Militar que matou civis afegãos 'por diversão' pega perpétua nos EUA

Atualizado: Sexta-feira, 11 Novembro de 2011 as 9:22

O chefe de uma unidade do Exército dos Estados Unidos no Afeganistão que matou vários civis desse país por diversão foi condenado à prisão perpétua na quinta-feira (10) ao final do julgamento por 15 crimes, incluindo três assassinatos premeditados.

O sargento Calvin Gibbs foi considerado culpado de todas as acusações contra ele devido a seu papel nas mortes que ocorreram na província afegã de Kandahar.

Os cinco membros da Corte Marcial deram seu veredicto após um julgamento que durou uma semana, mas apesar da pena de prisão perpétua, o condenado poderá pedir liberdade condicional após cumprir dez anos de detenção.

Gibbs, de 26 anos, liderou o chamado "time da morte", responsável por uma série de execuções de civis afegãos entre janeiro e maio do ano passado.

Calvin Gibbs no tribunal nesta quinta-feira (10) (Foto: AP) Três membros dessa unidade do exército já se declararam culpados em um escândalo que ameaça manchar a imagem dos militares americanos, como ocorreu após os abusos na prisão de Abu Ghraib no Iraque, revelados em 2004.

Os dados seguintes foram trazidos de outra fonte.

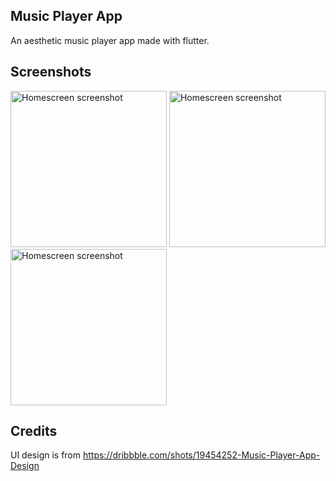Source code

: ## Music Player App

An aesthetic music player app made with flutter.

## Screenshots

<img src="https://user-images.githubusercontent.com/92678280/192115339-2aee8078-f644-4769-8f3d-a5ef5fe910f5.png" alt="Homescreen screenshot" width="250"/> <img src="https://user-images.githubusercontent.com/92678280/192115342-67327797-3e20-4752-969b-f349a85f4341.png" alt="Homescreen screenshot" width="250"/> <img src="https://user-images.githubusercontent.com/92678280/192599017-4fe7e7c3-b331-4a42-8a96-ced877fa7860.png" alt="Homescreen screenshot" width="250"/>

## Credits

UI design is from https://dribbble.com/shots/19454252-Music-Player-App-Design
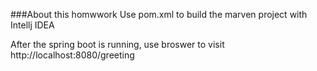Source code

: ###About this homwwork
Use pom.xml to build the marven project with Intellj IDEA

After the spring boot is running, use broswer to visit http://localhost:8080/greeting 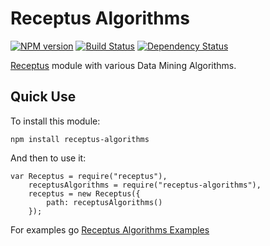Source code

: # Receptus Algorithms
[![NPM version](https://badge.fury.io/js/receptus-algorithms.svg)](http://badge.fury.io/js/receptus-algorithms) [![Build Status](https://travis-ci.org/RocAlayo/receptus-algorithms.svg)](https://travis-ci.org/RocAlayo/receptus-algorithms) [![Dependency Status](https://david-dm.org/rocalayo/receptus-algorithms.svg)](https://david-dm.org/rocalayo/receptus-algorithms)

[Receptus](https://github.com/RocAlayo/receptus) module with various Data Mining Algorithms.

## Quick Use

To install this module:

	npm install receptus-algorithms
	
And then to use it:

	var Receptus = require("receptus"),
	    receptusAlgorithms = require("receptus-algorithms"),
		receptus = new Receptus({
			path: receptusAlgorithms()
		});

For examples go [Receptus Algorithms Examples](https://github.com/RocAlayo/receptus-algorithms/tree/master/examples)
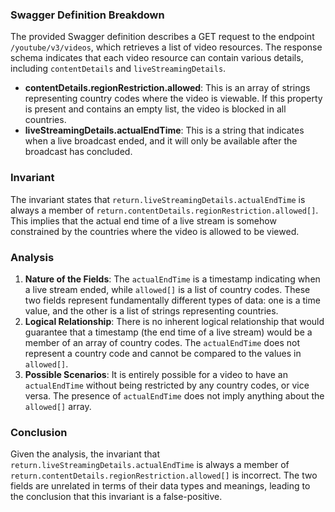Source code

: ### Swagger Definition Breakdown
The provided Swagger definition describes a GET request to the endpoint `/youtube/v3/videos`, which retrieves a list of video resources. The response schema indicates that each video resource can contain various details, including `contentDetails` and `liveStreamingDetails`. 

- **contentDetails.regionRestriction.allowed**: This is an array of strings representing country codes where the video is viewable. If this property is present and contains an empty list, the video is blocked in all countries.
- **liveStreamingDetails.actualEndTime**: This is a string that indicates when a live broadcast ended, and it will only be available after the broadcast has concluded.

### Invariant
The invariant states that `return.liveStreamingDetails.actualEndTime` is always a member of `return.contentDetails.regionRestriction.allowed[]`. This implies that the actual end time of a live stream is somehow constrained by the countries where the video is allowed to be viewed.

### Analysis
1. **Nature of the Fields**: The `actualEndTime` is a timestamp indicating when a live stream ended, while `allowed[]` is a list of country codes. These two fields represent fundamentally different types of data: one is a time value, and the other is a list of strings representing countries.
2. **Logical Relationship**: There is no inherent logical relationship that would guarantee that a timestamp (the end time of a live stream) would be a member of an array of country codes. The `actualEndTime` does not represent a country code and cannot be compared to the values in `allowed[]`.
3. **Possible Scenarios**: It is entirely possible for a video to have an `actualEndTime` without being restricted by any country codes, or vice versa. The presence of `actualEndTime` does not imply anything about the `allowed[]` array.

### Conclusion
Given the analysis, the invariant that `return.liveStreamingDetails.actualEndTime` is always a member of `return.contentDetails.regionRestriction.allowed[]` is incorrect. The two fields are unrelated in terms of their data types and meanings, leading to the conclusion that this invariant is a false-positive.
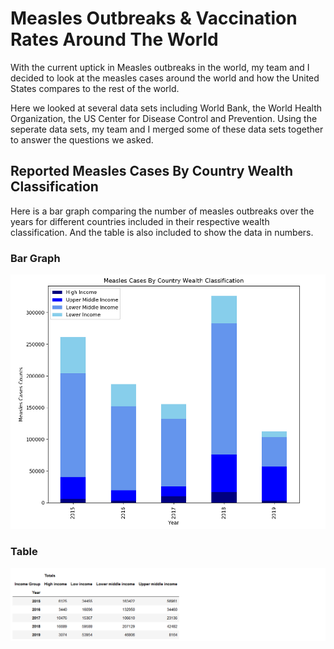 # Measles Outbreaks & Vaccination Rates Around The World

With the current uptick in Measles outbreaks in the world, my team and I decided to look at the measles cases around the world and how the United States compares to the rest of the world.

Here we looked at several data sets including World Bank, the World Health Organization, the US Center for Disease Control and Prevention. Using the seperate data sets, my team and I merged some of these data sets together to answer the questions we asked.

## Reported Measles Cases By Country Wealth Classification

Here is a bar graph comparing the number of measles outbreaks over the years for different countries included in their respective wealth classification. And the table is also included to show the data in numbers.

### Bar Graph
![!Bar_Graph_For_Country_By_Classification](Images/Measles_Cases_By_Country_Wealth_Classification.png)

### Table
![Table_For_Country_By_Classification](Images/Measles_Outbreaks_By_Country_Income_Classification_Table.png)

O júri não aceitou os argumentos de Gibbs de que estava respondendo legitimamente a um ataque quando mataram os afegãos, antes de se apoderar de partes dos corpos e tirar fotos com os cadáveres.

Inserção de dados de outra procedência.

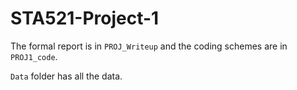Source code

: # STA521-Project-1

The formal report is in `PROJ_Writeup` and the coding schemes are in `PROJ1_code`. 

`Data` folder has all the data. 
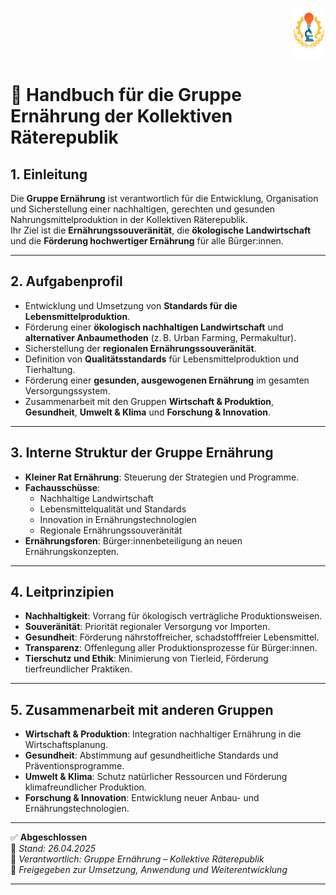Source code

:<p align="right">
  <img src="https://raw.githubusercontent.com/hades-dux/Kollektive-Raeterepublik/main/Meta_und_Systemstruktur/logo_offiziell.png" alt="Logo der Kollektiven Räterepublik" height="80">
</p>

# 🌾 Handbuch für die Gruppe Ernährung der Kollektiven Räterepublik
<!--
Autor: Fabio Weidner
Version: 1.0
Sektion: Ernährung
Veröffentlichung: April 2025
-->

## 1. Einleitung

Die **Gruppe Ernährung** ist verantwortlich für die Entwicklung, Organisation und Sicherstellung einer nachhaltigen, gerechten und gesunden Nahrungsmittelproduktion in der Kollektiven Räterepublik.  
Ihr Ziel ist die **Ernährungssouveränität**, die **ökologische Landwirtschaft** und die **Förderung hochwertiger Ernährung** für alle Bürger:innen.

---

## 2. Aufgabenprofil

- Entwicklung und Umsetzung von **Standards für die Lebensmittelproduktion**.
- Förderung einer **ökologisch nachhaltigen Landwirtschaft** und **alternativer Anbaumethoden** (z. B. Urban Farming, Permakultur).
- Sicherstellung der **regionalen Ernährungssouveränität**.
- Definition von **Qualitätsstandards** für Lebensmittelproduktion und Tierhaltung.
- Förderung einer **gesunden, ausgewogenen Ernährung** im gesamten Versorgungssystem.
- Zusammenarbeit mit den Gruppen **Wirtschaft & Produktion**, **Gesundheit**, **Umwelt & Klima** und **Forschung & Innovation**.

---

## 3. Interne Struktur der Gruppe Ernährung

- **Kleiner Rat Ernährung**: Steuerung der Strategien und Programme.
- **Fachausschüsse**:
  - Nachhaltige Landwirtschaft
  - Lebensmittelqualität und Standards
  - Innovation in Ernährungstechnologien
  - Regionale Ernährungssouveränität
- **Ernährungsforen**: Bürger:innenbeteiligung an neuen Ernährungskonzepten.

---

## 4. Leitprinzipien

- **Nachhaltigkeit**: Vorrang für ökologisch verträgliche Produktionsweisen.
- **Souveränität**: Priorität regionaler Versorgung vor Importen.
- **Gesundheit**: Förderung nährstoffreicher, schadstofffreier Lebensmittel.
- **Transparenz**: Offenlegung aller Produktionsprozesse für Bürger:innen.
- **Tierschutz und Ethik**: Minimierung von Tierleid, Förderung tierfreundlicher Praktiken.

---

## 5. Zusammenarbeit mit anderen Gruppen

- **Wirtschaft & Produktion**: Integration nachhaltiger Ernährung in die Wirtschaftsplanung.
- **Gesundheit**: Abstimmung auf gesundheitliche Standards und Präventionsprogramme.
- **Umwelt & Klima**: Schutz natürlicher Ressourcen und Förderung klimafreundlicher Produktion.
- **Forschung & Innovation**: Entwicklung neuer Anbau- und Ernährungstechnologien.

---

✅ **Abgeschlossen**  
📅 *Stand: 26.04.2025*  
🏩 *Verantwortlich: Gruppe Ernährung – Kollektive Räterepublik*  
🔐 *Freigegeben zur Umsetzung, Anwendung und Weiterentwicklung*

---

Além disso, o sargento foi declarado culpado de ter colocado armas nos corpos dos civis mortos para que parecessem combatentes, e de ter arrancado os dedos e os dentes das vítimas para mostrá-los a seus colegas, algo que ele mesmo admitiu.

"Na minha cabeça, foi como guardar o chifre de um cervo que tinha caçado", afirmou na última sexta-feira ao expor sua versão dos fatos.